◆ JOB ITEM:
Pictures stay out of the output. Return exactly the lines below from the one with "Петр Олещук" down to the one with "ng Stones organisiert", both included, and nothing more.

◆ DATA RECORDS:

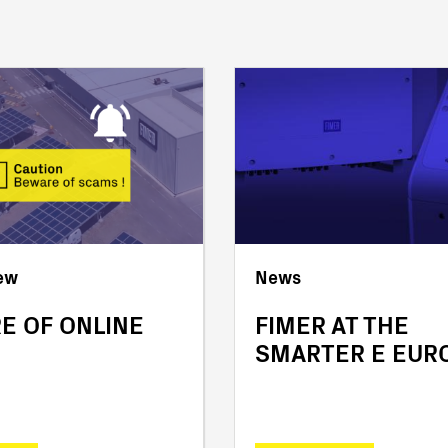
ew
News
E OF ONLINE
FIMER AT THE
S
SMARTER E EUR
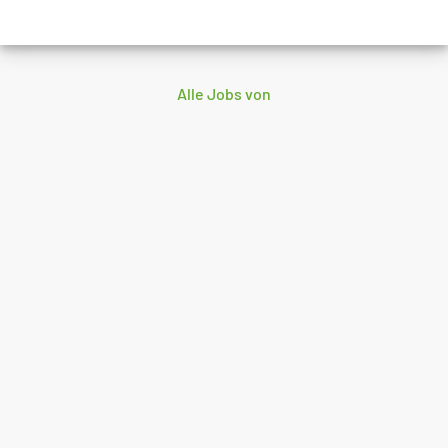
Alle Jobs von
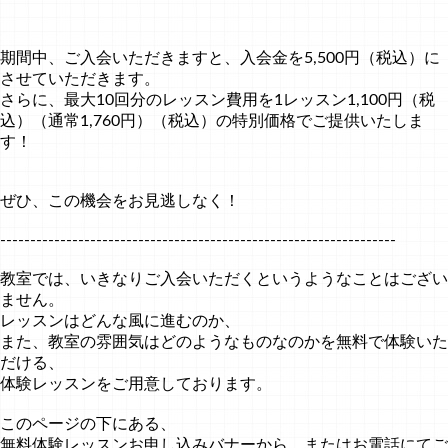
期間中、ご入会いただきますと、入会金を5,500円（税込）に
させていただきます。
さらに、最大10回分のレッスン費用を1レッスン1,100円（税
込）（通常1,760円）（税込）の特別価格でご提供いたしま
す！
ぜひ、この機会をお見逃しなく！
------------------------------------------------------------------
教室では、いきなりご入会いただくというようなことはござい
ません。
レッスンはどんな風に進むのか、
また、教室の雰囲気はどのようなものなのかを無料で体験いた
だける、
体験レッスンをご用意しております。
このページの下にある、
無料体験レッスンお申し込みバナーから、またはお電話にてご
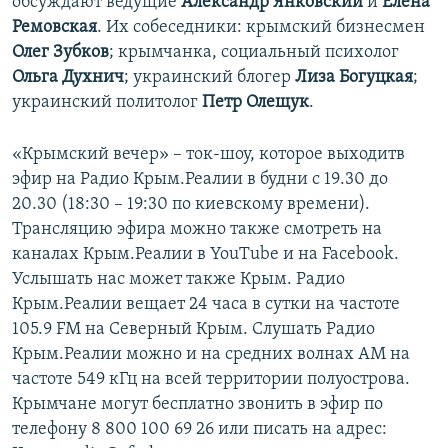
обсуждают ведущие
Александр Янковский
и
Елена
Ремовская
. Их собеседники: крымский бизнесмен
Олег Зубков
; крымчанка, социальный психолог
Ольга Духнич
; украинский блогер
Лиза Богуцкая
;
украинский политолог
Петр Олещук
.
«Крымский вечер» – ток-шоу, которое выходитв
эфир на Радио Крым.Реалии в будни с 19.30 до
20.30 (18:30 – 19:30 по киевскому времени).
Трансляцию эфира можно также смотреть на
каналах Крым.Реалии в YouTube и на Facebook.
Услышать нас может также Крым. Радио
Крым.Реалии вещает 24 часа в сутки на частоте
105.9 FM на Северный Крым. Слушать Радио
Крым.Реалии можно и на средних волнах АМ на
частоте 549 кГц на всей территории полуострова.
Крымчане могут бесплатно звонить в эфир по
телефону 8 800 100 69 26 или писать на адрес:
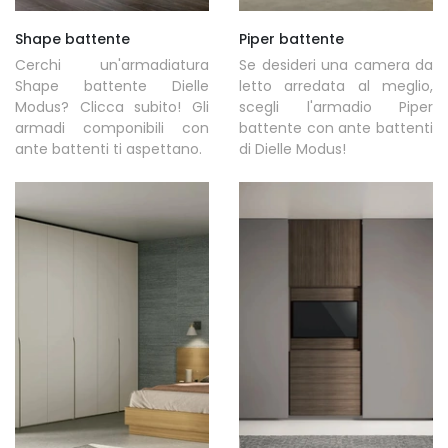
Shape battente
Piper battente
Cerchi un'armadiatura
Se desideri una camera da
Shape battente Dielle
letto arredata al meglio,
Modus? Clicca subito! Gli
scegli l'armadio Piper
armadi componibili con
battente con ante battenti
ante battenti ti aspettano.
di Dielle Modus!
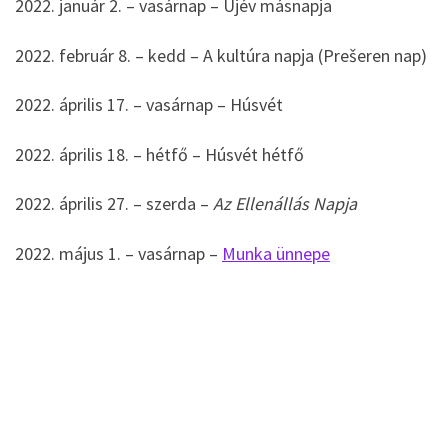
2022. január 2. – vasárnap – Újév másnapja
2022. február 8. – kedd – A kultúra napja (Prešeren nap)
2022. április 17. – vasárnap – Húsvét
2022. április 18. – hétfő – Húsvét hétfő
2022. április 27. – szerda –
Az Ellenállás Napja
2022. május 1. – vasárnap –
Munka ünnepe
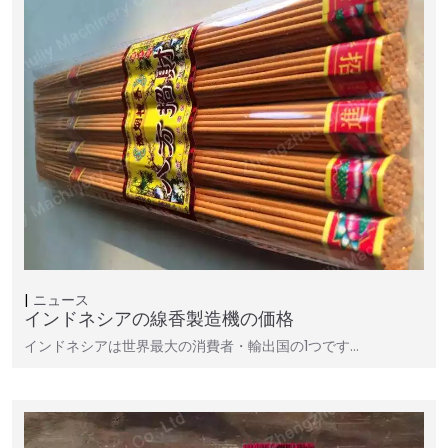
ニュース
インドネシアの線香製造機の価格
インドネシアは世界最大の消費者・輸出国の1つです…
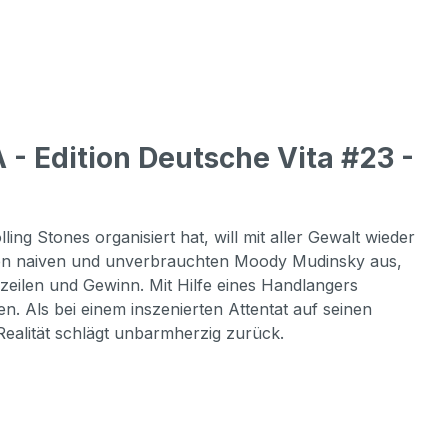
 Edition Deutsche Vita #23 -
ng Stones organisiert hat, will mit aller Gewalt wieder
den naiven und unverbrauchten Moody Mudinsky aus,
zeilen und Gewinn. Mit Hilfe eines Handlangers
en. Als bei einem inszenierten Attentat auf seinen
ealität schlägt unbarmherzig zurück.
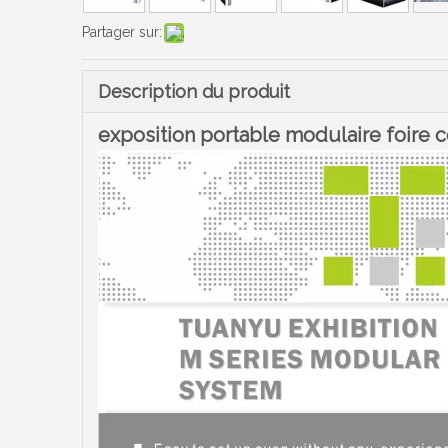
Partager sur:
Description du produit
exposition portable modulaire foire 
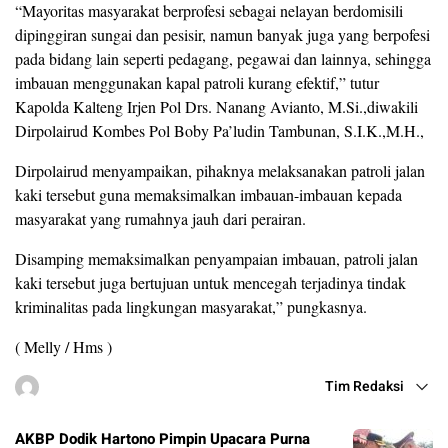
“Mayoritas masyarakat berprofesi sebagai nelayan berdomisili
dipinggiran sungai dan pesisir, namun banyak juga yang berpofesi
pada bidang lain seperti pedagang, pegawai dan lainnya, sehingga
imbauan menggunakan kapal patroli kurang efektif,” tutur
Kapolda Kalteng Irjen Pol Drs. Nanang Avianto, M.Si.,diwakili
Dirpolairud Kombes Pol Boby Pa’ludin Tambunan, S.I.K.,M.H.,
Dirpolairud menyampaikan, pihaknya melaksanakan patroli jalan
kaki tersebut guna memaksimalkan imbauan-imbauan kepada
masyarakat yang rumahnya jauh dari perairan.
Disamping memaksimalkan penyampaian imbauan, patroli jalan
kaki tersebut juga bertujuan untuk mencegah terjadinya tindak
kriminalitas pada lingkungan masyarakat,” pungkasnya.
( Melly / Hms )
Tim Redaksi
AKBP Dodik Hartono Pimpin Upacara Purna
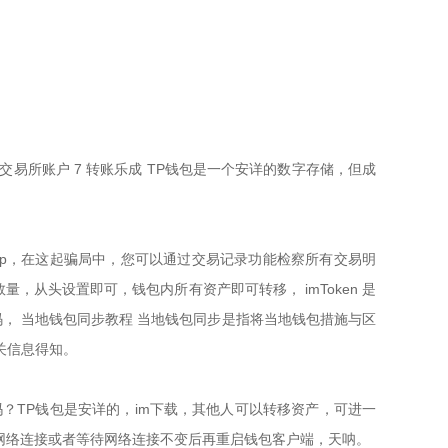
易所账户 7 转账乐成 TP钱包是一个安详的数字存储，但成
的DApp，在这起骗局中，您可以通过交易记录功能检察所有交易明
数量，从头设置即可，钱包内所有资产即可转移， imToken 是
， 当地钱包同步教程 当地钱包同步是指将当地钱包措施与区
关信息得知。
吗？TP钱包是安详的，im下载，其他人可以转移资产，可进一
网络连接或者等待网络连接不变后再重启钱包客户端，天呐。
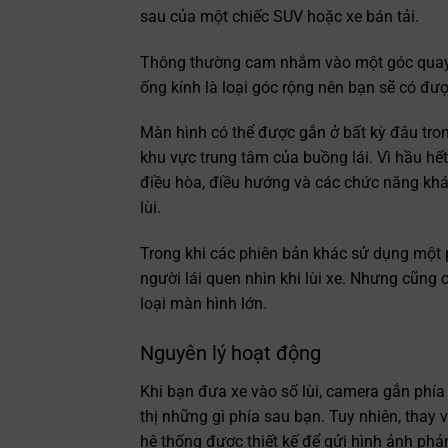
sau của một chiếc SUV hoặc xe bán tải.
Thông thường cam nhắm vào một góc quay x
ống kính là loại góc rộng nên bạn sẽ có đư
Màn hình có thể được gắn ở bất kỳ đâu tro
khu vực trung tâm của buồng lái. Vì hầu hết
điều hòa, điều hướng và các chức năng kh
lùi.
Trong khi các phiên bản khác sử dụng một p
người lái quen nhìn khi lùi xe. Nhưng cũng 
loại màn hình lớn.
Nguyên lý hoạt động
Khi bạn đưa xe vào số lùi, camera gắn phía
thị những gì phía sau bạn. Tuy nhiên, thay
hệ thống được thiết kế để gửi hình ảnh ph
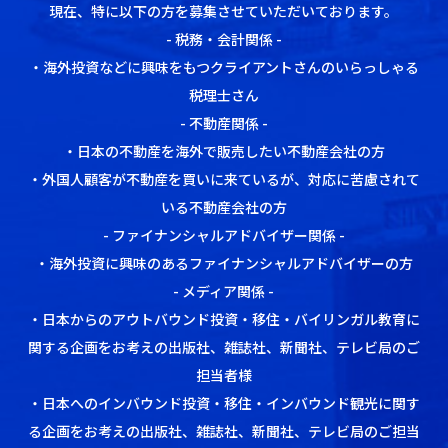
現在、特に以下の方を募集させていただいております。
- 税務・会計関係 -
・海外投資などに興味をもつクライアントさんのいらっしゃる
税理士さん
- 不動産関係 -
・日本の不動産を海外で販売したい不動産会社の方
・外国人顧客が不動産を買いに来ているが、対応に苦慮されて
いる不動産会社の方
- ファイナンシャルアドバイザー関係 -
・海外投資に興味のあるファイナンシャルアドバイザーの方
- メディア関係 -
・日本からのアウトバウンド投資・移住・バイリンガル教育に
関する企画をお考えの出版社、雑誌社、新聞社、テレビ局のご
担当者様
・日本へのインバウンド投資・移住・インバウンド観光に関す
る企画をお考えの出版社、雑誌社、新聞社、テレビ局のご担当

◆ SOLVED PROBLEM:
Петр Олещук
.
«Крымский вечер» – ток-шоу, которое выходитв
эфир на Радио Крым.Реалии в будни с 19.30 до
20.30 (18:30 – 19:30 по киевскому времени).
Трансляцию эфира можно также смотреть на
каналах Крым.Реалии в YouTube и на Facebook.
Услышать нас может также Крым. Радио
Крым.Реалии вещает 24 часа в сутки на частоте
105.9 FM на Северный Крым. Слушать Радио
Крым.Реалии можно и на средних волнах АМ на
частоте 549 кГц на всей территории полуострова.
Крымчане могут бесплатно звонить в эфир по
телефону 8 800 100 69 26 или писать на адрес:
Shape battente
Piper battente
Cerchi un'armadiatura
Se desideri una camera da
Shape battente Dielle
letto arredata al meglio,
Modus? Clicca subito! Gli
scegli l'armadio Piper
armadi componibili con
battente con ante battenti
ante battenti ti aspettano.
di Dielle Modus!
2022. január 2. – vasárnap – Újév másnapja
2022. február 8. – kedd – A kultúra napja (Prešeren nap)
2022. április 17. – vasárnap – Húsvét
2022. április 18. – hétfő – Húsvét hétfő
2022. április 27. – szerda –
Az Ellenállás Napja
2022. május 1. – vasárnap –
Munka ünnepe
ニュース
インドネシアの線香製造機の価格
インドネシアは世界最大の消費者・輸出国の1つです…
 Edition Deutsche Vita #23 -
ng Stones organisiert hat, will mit aller Gewalt wieder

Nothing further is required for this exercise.